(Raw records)

╭──

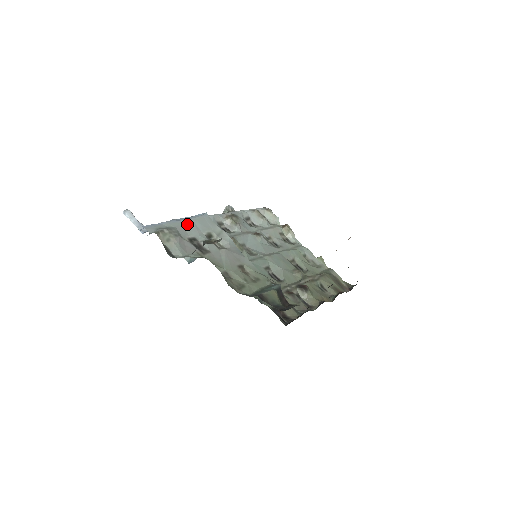
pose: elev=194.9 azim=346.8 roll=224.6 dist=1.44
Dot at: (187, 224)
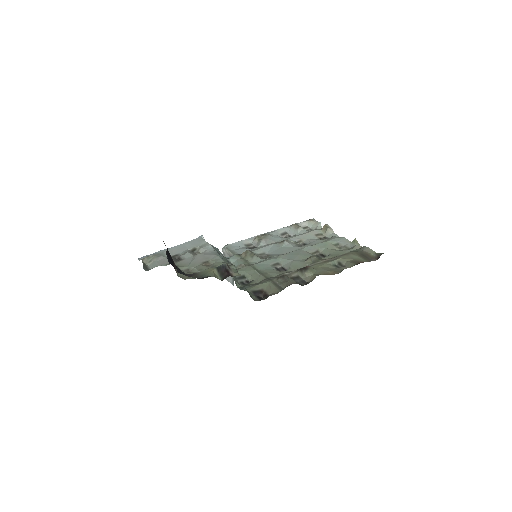
Dot at: (177, 247)
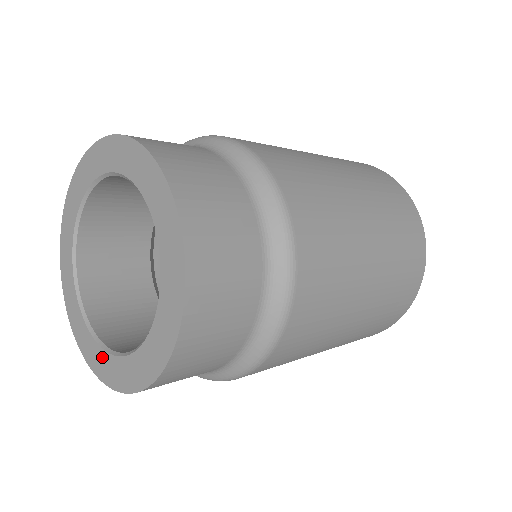
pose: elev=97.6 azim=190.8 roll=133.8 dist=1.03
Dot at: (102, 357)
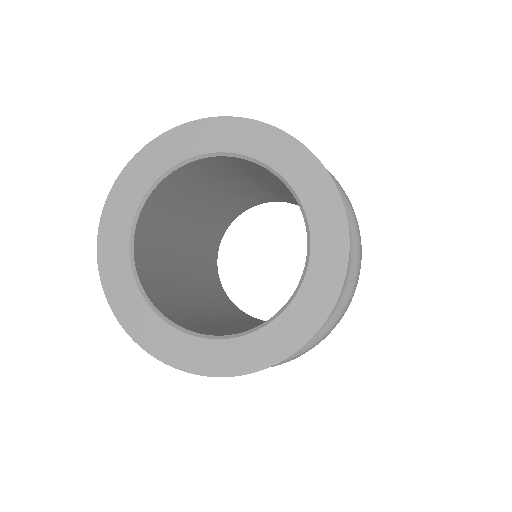
Dot at: (273, 332)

╰──

- GIVEN EXERCISE: Recast the lines of these rows as a numbered list, omitting blank lines and the pictures.

- EXPECTED ANSWER:
1. pose: elev=194.9 azim=346.8 roll=224.6 dist=1.44
2. Dot at: (187, 224)
3. Dot at: (177, 247)
4. pose: elev=97.6 azim=190.8 roll=133.8 dist=1.03
5. Dot at: (102, 357)
6. Dot at: (273, 332)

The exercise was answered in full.